### Text extract
(begin)

On July 12 and 22, 1988, city employees inspected the 12-inch sewer main which runs parallel with and below the center of Sergeant Avenue. The city concluded the cave-in was caused by a defect in the private house drain of Timothy and Linda Fugina. Excavation revealed a leak in the private house drain about 7 feet upstream from its connection with the main. Apparently, leaking water washed away the soil creating the cavity under the street. Although the defect was in the Fuginas’ private house drain, all damage was located under the paved portion of the street.

*361 The city served and filed a third-party complaint against the Fuginas for indemnity and/or contribution. The city alleges the Fuginas’ failure to maintain the private house drain was the cause of plaintiffs injuries. Respondents brought a motion for summary judgment which the trial court granted, determining that they had no actual or constructive notice of any defect in the sewer system and were therefore not negligent.

ISSUE

Did the trial court err in granting summary judgment on the ground that respondents were not negligent as a matter of law because they had no actual or constructive notice of the defect in their sewer line?

(end)

### What you will do
1 - Reproduce the portion of the sewer cave-in passage that opens with the words containing "Did the trial" and closes with "their sewer line?".
2 - According to the sewer cave-in passage, on what basis did the trial court grant respondents' motion for summary judgment? Answer in one to three sentences.
3 - Continue the court passage on the Sergeant Avenue sewer cave-in from the point at which it stops.
The records that come after are not required for any of this work.

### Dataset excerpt
(begin)

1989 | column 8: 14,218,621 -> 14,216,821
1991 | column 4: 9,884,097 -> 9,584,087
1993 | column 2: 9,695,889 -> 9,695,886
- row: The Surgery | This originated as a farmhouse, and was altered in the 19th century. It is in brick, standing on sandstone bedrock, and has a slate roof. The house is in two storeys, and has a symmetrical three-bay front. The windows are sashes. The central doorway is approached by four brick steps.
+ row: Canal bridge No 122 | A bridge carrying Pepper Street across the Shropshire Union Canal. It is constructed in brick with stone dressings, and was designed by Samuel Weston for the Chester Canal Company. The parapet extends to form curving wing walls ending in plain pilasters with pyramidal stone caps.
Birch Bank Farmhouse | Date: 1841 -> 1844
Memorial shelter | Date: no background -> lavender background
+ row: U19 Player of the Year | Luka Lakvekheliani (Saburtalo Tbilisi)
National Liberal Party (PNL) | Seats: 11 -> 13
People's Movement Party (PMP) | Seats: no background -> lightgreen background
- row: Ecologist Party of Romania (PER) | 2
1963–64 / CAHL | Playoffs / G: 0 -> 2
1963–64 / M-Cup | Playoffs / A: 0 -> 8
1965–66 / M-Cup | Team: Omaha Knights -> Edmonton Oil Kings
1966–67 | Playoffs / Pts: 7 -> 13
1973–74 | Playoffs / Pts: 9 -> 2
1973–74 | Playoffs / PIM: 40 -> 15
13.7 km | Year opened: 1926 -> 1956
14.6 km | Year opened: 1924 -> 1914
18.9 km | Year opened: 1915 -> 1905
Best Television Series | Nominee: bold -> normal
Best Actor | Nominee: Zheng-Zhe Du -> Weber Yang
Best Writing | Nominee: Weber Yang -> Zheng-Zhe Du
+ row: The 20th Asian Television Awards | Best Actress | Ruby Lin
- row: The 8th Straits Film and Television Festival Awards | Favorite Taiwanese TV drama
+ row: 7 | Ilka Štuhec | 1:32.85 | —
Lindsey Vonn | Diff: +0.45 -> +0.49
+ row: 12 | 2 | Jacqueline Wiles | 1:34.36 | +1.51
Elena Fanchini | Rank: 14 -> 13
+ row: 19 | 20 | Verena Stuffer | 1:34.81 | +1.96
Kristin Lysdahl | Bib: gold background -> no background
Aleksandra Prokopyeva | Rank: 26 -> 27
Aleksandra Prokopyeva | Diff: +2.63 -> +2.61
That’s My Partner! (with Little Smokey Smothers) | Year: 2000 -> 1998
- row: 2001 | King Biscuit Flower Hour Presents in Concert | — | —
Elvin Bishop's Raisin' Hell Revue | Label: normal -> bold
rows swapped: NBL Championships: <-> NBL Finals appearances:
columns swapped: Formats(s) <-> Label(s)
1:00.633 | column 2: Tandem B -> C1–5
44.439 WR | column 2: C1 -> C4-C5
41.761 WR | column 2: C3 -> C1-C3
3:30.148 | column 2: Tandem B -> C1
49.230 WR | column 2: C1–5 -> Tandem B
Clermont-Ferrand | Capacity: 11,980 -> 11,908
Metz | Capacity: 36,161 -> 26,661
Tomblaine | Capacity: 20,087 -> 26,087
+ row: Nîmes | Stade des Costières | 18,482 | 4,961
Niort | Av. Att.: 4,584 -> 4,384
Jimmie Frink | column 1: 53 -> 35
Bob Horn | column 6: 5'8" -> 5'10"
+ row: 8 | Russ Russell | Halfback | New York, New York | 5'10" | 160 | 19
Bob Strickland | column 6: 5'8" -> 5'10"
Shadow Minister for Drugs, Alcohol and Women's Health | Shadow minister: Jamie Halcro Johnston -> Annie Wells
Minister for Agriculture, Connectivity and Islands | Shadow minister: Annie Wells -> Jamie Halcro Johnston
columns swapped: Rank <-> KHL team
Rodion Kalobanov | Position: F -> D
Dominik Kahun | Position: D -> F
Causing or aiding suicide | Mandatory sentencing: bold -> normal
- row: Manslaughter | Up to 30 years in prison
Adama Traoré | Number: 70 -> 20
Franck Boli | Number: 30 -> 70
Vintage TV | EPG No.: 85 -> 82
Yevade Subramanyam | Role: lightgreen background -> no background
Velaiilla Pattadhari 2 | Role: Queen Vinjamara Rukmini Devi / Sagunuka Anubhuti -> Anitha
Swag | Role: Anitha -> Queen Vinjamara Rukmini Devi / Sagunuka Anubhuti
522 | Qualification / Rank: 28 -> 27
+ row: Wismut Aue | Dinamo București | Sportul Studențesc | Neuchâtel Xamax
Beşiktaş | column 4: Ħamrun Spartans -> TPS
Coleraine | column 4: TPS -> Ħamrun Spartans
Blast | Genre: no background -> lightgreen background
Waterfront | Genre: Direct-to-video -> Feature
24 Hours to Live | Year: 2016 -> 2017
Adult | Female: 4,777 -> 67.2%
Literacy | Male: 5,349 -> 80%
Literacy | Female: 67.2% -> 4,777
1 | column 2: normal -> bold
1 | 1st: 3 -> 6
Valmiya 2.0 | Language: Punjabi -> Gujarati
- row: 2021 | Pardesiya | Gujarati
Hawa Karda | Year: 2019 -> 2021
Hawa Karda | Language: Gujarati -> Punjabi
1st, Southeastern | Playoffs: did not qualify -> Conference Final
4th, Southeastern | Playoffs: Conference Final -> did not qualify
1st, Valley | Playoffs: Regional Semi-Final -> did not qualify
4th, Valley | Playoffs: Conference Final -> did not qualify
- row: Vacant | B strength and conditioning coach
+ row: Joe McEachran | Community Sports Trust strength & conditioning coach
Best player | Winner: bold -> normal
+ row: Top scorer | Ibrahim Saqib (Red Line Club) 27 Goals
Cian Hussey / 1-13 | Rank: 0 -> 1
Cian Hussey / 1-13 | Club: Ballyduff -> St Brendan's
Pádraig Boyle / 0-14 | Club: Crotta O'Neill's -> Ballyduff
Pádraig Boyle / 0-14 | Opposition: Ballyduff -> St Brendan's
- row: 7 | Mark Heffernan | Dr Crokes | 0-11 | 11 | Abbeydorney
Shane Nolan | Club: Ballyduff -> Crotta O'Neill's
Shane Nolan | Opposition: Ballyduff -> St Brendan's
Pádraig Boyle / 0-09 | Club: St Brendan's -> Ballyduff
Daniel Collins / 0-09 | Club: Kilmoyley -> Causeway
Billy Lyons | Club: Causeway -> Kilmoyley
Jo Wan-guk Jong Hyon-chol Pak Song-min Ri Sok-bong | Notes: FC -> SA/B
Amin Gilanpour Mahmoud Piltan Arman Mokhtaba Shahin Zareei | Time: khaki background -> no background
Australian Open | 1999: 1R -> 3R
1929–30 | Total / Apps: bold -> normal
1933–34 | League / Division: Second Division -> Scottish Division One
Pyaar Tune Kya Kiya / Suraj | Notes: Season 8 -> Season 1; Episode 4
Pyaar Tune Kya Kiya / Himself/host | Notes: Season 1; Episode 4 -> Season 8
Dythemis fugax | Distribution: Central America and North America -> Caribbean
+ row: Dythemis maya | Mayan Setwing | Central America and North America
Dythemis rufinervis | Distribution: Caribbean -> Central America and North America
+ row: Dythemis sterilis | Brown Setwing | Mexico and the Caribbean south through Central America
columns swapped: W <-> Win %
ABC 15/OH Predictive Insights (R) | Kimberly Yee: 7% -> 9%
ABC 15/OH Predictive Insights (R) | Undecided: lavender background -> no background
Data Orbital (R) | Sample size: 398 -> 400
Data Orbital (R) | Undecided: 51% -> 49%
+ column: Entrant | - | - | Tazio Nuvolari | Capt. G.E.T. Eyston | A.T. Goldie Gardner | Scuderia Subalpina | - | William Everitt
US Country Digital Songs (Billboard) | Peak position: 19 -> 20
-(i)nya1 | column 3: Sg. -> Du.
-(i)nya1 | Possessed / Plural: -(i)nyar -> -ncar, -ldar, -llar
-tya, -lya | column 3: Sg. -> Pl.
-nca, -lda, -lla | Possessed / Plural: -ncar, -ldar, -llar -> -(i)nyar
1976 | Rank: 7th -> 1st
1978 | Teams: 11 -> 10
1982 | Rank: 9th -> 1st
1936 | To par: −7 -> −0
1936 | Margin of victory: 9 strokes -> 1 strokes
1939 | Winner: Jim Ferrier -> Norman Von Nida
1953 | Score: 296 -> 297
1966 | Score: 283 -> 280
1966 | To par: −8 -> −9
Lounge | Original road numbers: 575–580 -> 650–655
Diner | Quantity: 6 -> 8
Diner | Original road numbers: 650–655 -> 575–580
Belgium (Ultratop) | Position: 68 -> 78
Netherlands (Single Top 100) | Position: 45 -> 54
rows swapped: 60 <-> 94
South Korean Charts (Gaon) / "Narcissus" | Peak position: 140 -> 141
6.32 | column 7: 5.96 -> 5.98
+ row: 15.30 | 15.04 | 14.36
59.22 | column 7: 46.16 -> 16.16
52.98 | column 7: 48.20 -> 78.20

(end)

### Set of answers
1 -
Did the trial court err in granting summary judgment on the ground that respondents were not negligent as a matter of law because they had no actual or constructive notice of the defect in their sewer line?

2 - The trial court determined that respondents had no actual or constructive notice of any defect in the sewer system. On that ground, it concluded that they were not negligent.

3 -
ANALYSIS

Issues of negligence are generally questions of fact not appropriate for summary judgment. Sauter v. Sauter, 244 Minn. 482, 486, 70 N.W.2d 351, 354 (1955) (citations omitted). However, “where material facts are undisputed and as a matter of law compel only one conclusion,” summary judgment may be appropriate. Id. When reviewing summary judgment, this court must determine whether there are any genuine issues of material fact and whether the trial court erred in its application of the law. On matters of law, “no deference need be given to the decisions below.” Hubred v. Control Data Corp., 442 N.W.2d 308, 310 (Minn.1989) (citation omitted).

Appellant begins by setting forth the “general rule” that a homeowner is responsible for maintaining the private sewer line that serves his property. As support for this proposition, appellant cites Graffunder v. City of Mahtomedi, 376 N.W.2d 282 (Minn.App.1985). Graffunder may be reasonably read as implying the existence of a homeowner’s duty to maintain and repair his or her private sewer drain. This interpretation comports with the duty of landowners recognized in Minnesota.

[A] possessor of land has a duty to exercise reasonable care in carrying on his activities on the land and to so maintain the premises that their physical condition does not expose the visitor to an unreasonable risk of harm.

Pietila v. Congdon, 362 N.W.2d 328, 332-33 (Minn.1985). 1

Respondents point to certain sections of the St. Paul ordinances, claiming that they show the city has assumed the duty for repair and maintenance of private house drains under the city streets. In answer to this contention, appellant points to other sections of the St. Paul city ordinances which support its claim that the duty for maintenance and repair rests with the homeowner. The ordinances are inconclusive concerning the propositions for which they are cited. In addition, they are less than persuasive in terms of establishing where a common law duty rests.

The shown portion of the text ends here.